Herbed Hummus

Herbed Hummus

Adapted from smittenkitchen, Cafe Mogador’s secret recipe and few tips collected over the years

ngredients

1 ½ cups dried chickpeas, soaked overnight

2 garlic cloves, peeled

¾ cup tahini paste

½ cup chickpeas cooking liquid (plus more to achieve desired consistency)

½ cup fresh lemon juice

½ teaspoon salt

½ teaspoon baking soda

pinch of black pepper

½ cup fresh herbs, chopped (I used dill and parsley)

Directions

Rinse the soaked chickpeas well and drain them before putting them in a saucepan, with ¼ teaspoon of salt and the baking soda.

Cover them with water, bring to a boil, cover and cook over medium heat about 1 hour or until the chickpeas are very soft.

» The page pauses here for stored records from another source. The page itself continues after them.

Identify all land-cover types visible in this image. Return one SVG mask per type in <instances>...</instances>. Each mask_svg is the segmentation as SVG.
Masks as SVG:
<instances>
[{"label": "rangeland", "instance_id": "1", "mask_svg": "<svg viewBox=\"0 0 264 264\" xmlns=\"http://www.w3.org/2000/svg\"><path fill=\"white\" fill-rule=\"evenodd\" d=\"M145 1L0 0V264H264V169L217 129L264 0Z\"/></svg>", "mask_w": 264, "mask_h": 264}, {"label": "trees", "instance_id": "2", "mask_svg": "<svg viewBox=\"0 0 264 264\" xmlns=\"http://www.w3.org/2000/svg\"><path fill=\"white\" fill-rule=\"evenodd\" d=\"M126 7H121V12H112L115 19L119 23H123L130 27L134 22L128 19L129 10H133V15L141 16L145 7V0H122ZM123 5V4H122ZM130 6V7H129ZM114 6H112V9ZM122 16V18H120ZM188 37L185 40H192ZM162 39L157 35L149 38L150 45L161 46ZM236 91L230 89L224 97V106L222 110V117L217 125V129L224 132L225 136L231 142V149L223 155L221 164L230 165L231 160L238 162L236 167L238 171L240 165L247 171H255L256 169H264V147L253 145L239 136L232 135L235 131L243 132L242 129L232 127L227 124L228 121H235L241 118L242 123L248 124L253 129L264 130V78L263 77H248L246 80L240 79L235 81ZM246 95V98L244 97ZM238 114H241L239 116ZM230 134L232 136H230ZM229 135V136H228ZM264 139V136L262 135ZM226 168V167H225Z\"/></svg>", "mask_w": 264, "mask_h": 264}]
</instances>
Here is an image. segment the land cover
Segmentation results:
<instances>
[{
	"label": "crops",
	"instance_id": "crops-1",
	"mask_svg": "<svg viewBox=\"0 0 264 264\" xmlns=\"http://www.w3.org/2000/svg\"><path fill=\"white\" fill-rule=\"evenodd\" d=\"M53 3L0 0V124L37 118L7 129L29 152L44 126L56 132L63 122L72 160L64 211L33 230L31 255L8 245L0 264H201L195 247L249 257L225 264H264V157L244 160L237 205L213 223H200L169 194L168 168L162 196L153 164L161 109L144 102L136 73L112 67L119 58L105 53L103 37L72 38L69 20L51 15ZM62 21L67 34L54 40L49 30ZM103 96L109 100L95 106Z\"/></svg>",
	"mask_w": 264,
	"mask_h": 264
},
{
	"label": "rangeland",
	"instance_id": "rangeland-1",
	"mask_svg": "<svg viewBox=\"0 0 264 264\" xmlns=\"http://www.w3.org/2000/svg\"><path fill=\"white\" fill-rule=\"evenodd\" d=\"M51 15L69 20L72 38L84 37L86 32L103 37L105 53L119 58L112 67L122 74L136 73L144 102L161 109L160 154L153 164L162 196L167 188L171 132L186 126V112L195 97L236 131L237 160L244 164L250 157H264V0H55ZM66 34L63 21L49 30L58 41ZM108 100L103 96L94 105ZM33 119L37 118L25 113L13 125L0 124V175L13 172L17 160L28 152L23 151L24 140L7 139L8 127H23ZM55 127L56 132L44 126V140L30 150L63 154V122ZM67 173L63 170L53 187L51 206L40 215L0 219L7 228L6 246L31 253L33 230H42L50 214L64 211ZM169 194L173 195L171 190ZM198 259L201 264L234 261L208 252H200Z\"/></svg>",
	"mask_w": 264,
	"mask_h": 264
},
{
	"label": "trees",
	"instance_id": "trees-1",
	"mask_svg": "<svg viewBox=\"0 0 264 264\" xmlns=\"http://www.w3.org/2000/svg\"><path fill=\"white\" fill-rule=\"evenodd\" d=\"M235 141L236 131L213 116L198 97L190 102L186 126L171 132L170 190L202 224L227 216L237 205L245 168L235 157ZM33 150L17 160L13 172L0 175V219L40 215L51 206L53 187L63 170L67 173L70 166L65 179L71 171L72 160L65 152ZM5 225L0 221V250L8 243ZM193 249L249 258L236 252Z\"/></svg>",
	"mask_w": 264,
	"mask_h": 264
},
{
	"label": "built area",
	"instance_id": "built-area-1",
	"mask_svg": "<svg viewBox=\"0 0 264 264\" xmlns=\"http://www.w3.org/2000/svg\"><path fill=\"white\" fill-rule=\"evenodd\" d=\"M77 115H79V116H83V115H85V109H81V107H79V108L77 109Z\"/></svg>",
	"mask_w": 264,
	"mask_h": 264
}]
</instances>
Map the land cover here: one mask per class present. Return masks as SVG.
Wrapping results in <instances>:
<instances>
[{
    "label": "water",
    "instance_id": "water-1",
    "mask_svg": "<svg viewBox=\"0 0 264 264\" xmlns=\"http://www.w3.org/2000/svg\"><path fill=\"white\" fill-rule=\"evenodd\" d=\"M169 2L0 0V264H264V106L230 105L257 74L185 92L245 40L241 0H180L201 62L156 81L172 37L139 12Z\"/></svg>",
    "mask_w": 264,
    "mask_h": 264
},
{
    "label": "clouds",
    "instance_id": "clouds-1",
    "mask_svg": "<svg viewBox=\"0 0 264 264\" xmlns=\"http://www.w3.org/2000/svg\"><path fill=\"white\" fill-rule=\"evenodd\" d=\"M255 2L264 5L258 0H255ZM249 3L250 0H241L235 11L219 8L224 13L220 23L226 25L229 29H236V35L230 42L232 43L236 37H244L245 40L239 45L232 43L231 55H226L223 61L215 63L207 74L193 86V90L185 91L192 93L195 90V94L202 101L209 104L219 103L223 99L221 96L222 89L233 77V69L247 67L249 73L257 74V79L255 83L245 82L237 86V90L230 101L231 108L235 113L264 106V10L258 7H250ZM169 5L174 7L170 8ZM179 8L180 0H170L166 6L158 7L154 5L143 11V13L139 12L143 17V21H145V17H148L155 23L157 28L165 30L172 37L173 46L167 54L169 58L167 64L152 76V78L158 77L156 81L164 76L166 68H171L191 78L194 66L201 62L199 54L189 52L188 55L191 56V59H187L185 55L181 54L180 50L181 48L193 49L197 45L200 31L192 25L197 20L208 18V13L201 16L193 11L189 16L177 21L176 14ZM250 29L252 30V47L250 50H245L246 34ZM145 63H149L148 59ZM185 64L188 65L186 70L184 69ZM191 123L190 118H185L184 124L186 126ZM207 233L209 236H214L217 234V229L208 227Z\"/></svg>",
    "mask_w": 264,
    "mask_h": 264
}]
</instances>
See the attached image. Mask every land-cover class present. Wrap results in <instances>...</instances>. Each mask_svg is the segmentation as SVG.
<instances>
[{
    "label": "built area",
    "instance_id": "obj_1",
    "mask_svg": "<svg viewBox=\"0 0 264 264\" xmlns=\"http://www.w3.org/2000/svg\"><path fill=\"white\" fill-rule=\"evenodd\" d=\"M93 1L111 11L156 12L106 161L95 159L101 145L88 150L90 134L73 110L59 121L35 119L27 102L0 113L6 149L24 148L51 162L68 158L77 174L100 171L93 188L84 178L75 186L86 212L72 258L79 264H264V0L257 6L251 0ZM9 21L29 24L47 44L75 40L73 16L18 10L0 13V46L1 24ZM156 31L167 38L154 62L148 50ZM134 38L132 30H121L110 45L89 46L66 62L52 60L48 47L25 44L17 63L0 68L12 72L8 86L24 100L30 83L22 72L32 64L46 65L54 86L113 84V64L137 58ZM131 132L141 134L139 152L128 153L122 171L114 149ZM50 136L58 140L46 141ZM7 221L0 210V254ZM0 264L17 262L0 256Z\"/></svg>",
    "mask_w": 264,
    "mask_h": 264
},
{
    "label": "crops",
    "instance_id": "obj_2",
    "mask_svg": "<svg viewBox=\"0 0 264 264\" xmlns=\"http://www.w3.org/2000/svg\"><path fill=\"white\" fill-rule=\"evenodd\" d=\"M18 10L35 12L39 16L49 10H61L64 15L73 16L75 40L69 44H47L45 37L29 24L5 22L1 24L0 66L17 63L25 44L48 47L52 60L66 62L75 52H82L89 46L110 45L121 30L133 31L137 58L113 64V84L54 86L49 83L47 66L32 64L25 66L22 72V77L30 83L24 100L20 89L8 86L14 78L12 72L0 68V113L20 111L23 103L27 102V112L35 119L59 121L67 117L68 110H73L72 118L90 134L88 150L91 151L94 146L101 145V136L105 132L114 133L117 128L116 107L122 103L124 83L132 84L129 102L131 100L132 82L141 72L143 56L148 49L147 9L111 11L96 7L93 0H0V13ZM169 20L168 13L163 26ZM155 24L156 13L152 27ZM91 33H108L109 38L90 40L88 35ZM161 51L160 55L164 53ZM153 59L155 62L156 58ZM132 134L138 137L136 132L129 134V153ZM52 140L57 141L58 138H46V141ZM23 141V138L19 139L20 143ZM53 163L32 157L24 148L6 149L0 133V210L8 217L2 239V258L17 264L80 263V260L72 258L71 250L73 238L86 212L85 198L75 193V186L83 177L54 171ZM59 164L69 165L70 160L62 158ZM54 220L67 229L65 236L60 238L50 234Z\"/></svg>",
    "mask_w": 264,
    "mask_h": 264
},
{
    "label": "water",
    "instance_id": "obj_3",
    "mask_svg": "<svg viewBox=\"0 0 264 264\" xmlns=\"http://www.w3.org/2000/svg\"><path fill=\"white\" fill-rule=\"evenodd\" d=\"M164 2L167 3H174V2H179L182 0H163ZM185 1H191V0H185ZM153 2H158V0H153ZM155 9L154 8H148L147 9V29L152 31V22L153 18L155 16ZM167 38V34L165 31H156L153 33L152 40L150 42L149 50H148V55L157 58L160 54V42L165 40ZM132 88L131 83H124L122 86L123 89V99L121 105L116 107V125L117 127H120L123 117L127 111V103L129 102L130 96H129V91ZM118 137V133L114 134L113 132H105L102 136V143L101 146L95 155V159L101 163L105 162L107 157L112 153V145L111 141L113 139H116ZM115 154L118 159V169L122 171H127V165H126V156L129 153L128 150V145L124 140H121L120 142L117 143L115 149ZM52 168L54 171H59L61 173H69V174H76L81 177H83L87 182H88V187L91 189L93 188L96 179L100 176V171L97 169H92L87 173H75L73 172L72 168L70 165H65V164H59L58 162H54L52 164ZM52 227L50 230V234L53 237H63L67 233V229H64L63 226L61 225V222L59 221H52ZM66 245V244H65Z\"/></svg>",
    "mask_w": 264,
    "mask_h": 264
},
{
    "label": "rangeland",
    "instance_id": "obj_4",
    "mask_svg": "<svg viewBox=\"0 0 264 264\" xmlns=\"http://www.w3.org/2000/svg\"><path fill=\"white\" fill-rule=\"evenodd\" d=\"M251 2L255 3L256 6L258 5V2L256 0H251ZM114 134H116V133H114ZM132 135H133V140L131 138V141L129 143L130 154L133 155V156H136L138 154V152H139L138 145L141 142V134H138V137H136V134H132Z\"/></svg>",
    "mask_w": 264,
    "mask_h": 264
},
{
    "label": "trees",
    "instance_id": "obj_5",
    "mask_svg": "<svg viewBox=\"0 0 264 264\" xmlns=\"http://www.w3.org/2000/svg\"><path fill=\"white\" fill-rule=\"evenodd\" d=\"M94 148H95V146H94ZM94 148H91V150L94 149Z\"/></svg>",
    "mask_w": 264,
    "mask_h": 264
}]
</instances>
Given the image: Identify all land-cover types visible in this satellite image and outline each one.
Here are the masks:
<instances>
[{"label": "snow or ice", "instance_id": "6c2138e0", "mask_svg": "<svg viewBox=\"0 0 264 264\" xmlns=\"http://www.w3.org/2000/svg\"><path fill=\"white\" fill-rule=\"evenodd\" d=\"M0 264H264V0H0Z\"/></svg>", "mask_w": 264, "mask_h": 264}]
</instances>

If necessary add more water.

Keep in mind that the baking soda will speed up the cooking process so be careful to check before the chickpeas turn into puree.

Once cooked, drain the chickpeas, reserving the cooking liquid.

Crush the garlic until pureed. Transfer it to bowl of a food processor, add the sesame seed paste and lemon juice and process until white.

Add ½ cup of cooking water, ¼ teaspoon of salt, some black pepper and process until completely smooth.

Add the chickpeas to the sesame paste mixture and process until very smooth. Depending on how you like your hummus you can add further cooking water. Adjust with salt and pepper to your liking.

Stir in fresh herbs and serve drizzled with olive oil.